Definition of Ecology
In 1859, GS. Hilaire used the term 'ethology' to refer to the study of relationships between organisms and the environment. Almost at the same time St. GS. Mivart gave the term hexicology for the study of the relationship between organisms and the environment. Later in 1868, the German zoologist, Reiter introduced the term oekologie, derived from the Greek words oikos (house) and logos (knowledge). E. Haeckel (1869) is often credited with the derivation of the term because he defined it in literature. The term has since been rendered in English form to Ecology. He also gave a precise definition of ecology as "the science treating of reciprocal relations of organisms and the external world". In 1895 Karl Mobius (1877) applied this idea to animals.
Warming (1895) employed it in the study of plants and defined ecology as the study of organisms in relation to their environment.
Fredric Clements defined ecology as the science of community.
Charles Elton (1927) defined ecology as the scientific natural history dealing with the sociology and economics of animals.
Woodbury (1955) defined ecology as a science which investigates organisms in relation to their environment, a philosophy in which the world of life is interpreted in terms of natural processes.
Tailor (1936) defined ecology as the science of all the relations of all organisms to all their environments.
Eugene Odum (1963) defined ecology as the study of structure and function of nature.
According to Indian ecologist R. Misra (1967) ecology is the study of interaction of form, function, and factors.
According to Kreb (1972), ecology is the scientific approach to the study of environmental interactions which control the welfare of living things, regulating their distribution, abundance, production, and evolution.
Ecology In India
In India, this science was started at the beginning of the 20th century Dudgeon (1921). Champion (1929), Bharucha (1940), Misra (1946) etc. were the pioneer ecologists of India. The first school of ecology in India was established in Mumbai (Institute of science, Mumbai) by Prof. FR. Bharucha (1930). Second school of ecology was established at Dept. of Botany, Banaras Hindu University, Varanasi by Prof. R. Misra Keeping in view the role of biological productivity in human welfare, launching of IBP (International Biological Programme) by ICSU (International Council of Scientific Unions) made an important landmark in the development of ecology in India. MAB/UNESCO workshop on tropical deciduous forests and derived ecosystems was organized at Varanasi in 1975. Since 1950, a lot of work has been done on ecology. Now a days. this subject is included in all the syllabi of Higher Secondary schools, colleges at graduate and post graduate level and Indian Technical Institutes.
Basic Concepts of Ecology
1. Environment is usually a complex of several inter-related factors. It varies with time and space. It works as a sieve selecting organisms for growth from so many forms, and its one or the other factor becomes critical at critical stages of the life cycle of the species.

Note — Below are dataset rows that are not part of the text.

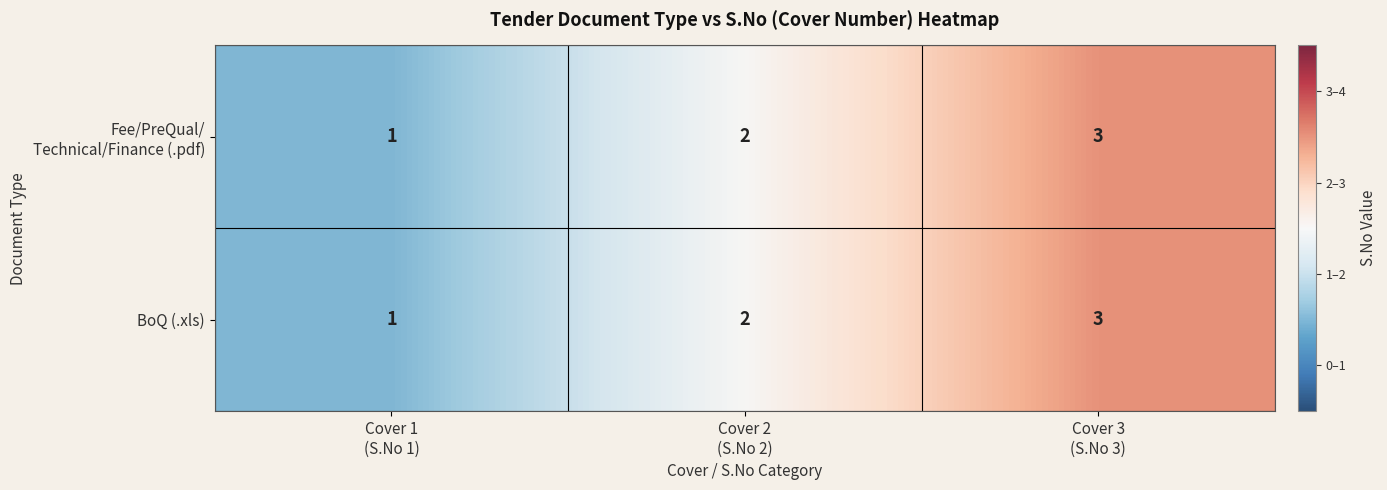

How many series are shown in this chart?

2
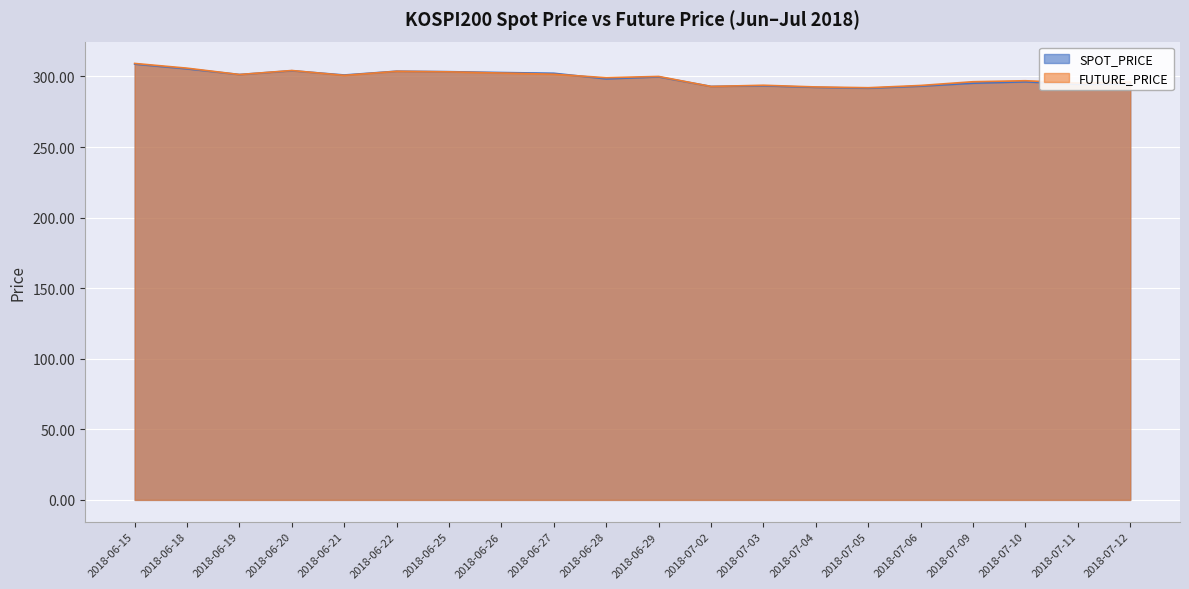

Which series has the largest total across all categories?

FUTURE_PRICE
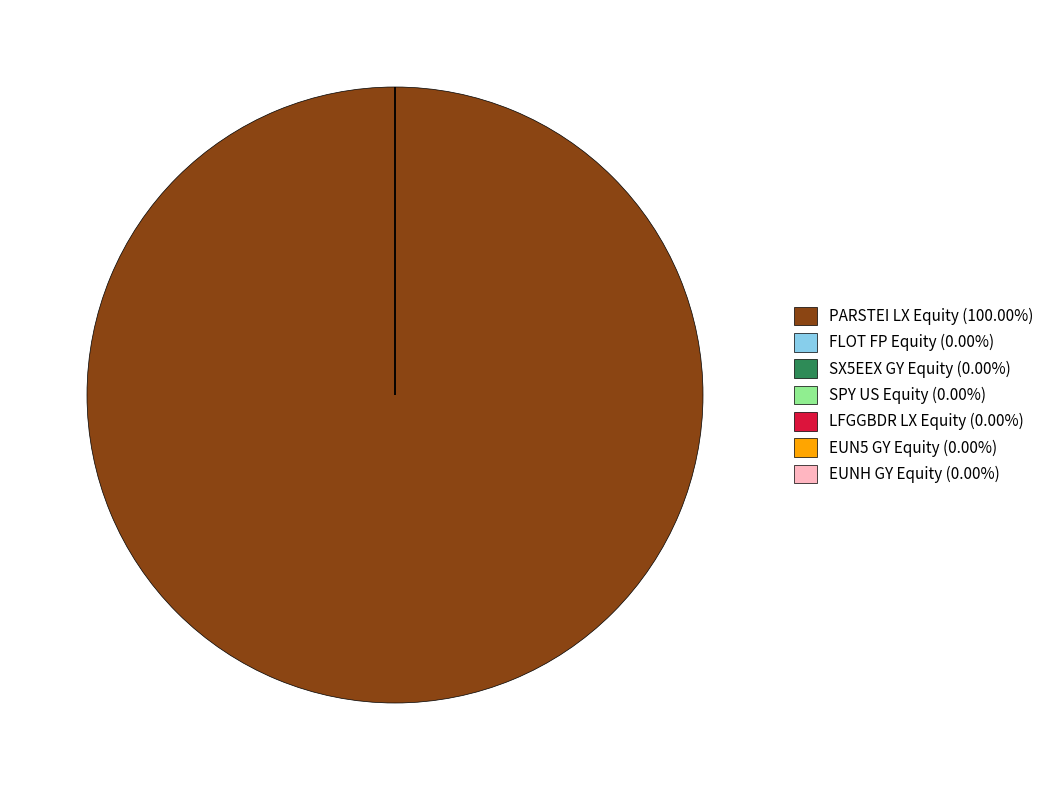

Is SPY US Equity the majority of the pie?

No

2. All living organisms and their environment are mutually reactive, affecting each other in various ways. Animal population, flora and vegetation are independent through the environment and are mutually reactive.
3. It is not only the environment which influences the life of organisms, but organisms too modify their environment because of their growth.
4. The species put each effort to maintain its uniformity. function, reproduction, growth, and development by preservation of its genetic pool. 5. Clements and Shelford (1939) put forth a concept of biome wherein all plants and animals are related to each other by their coaction and reaction on the environment.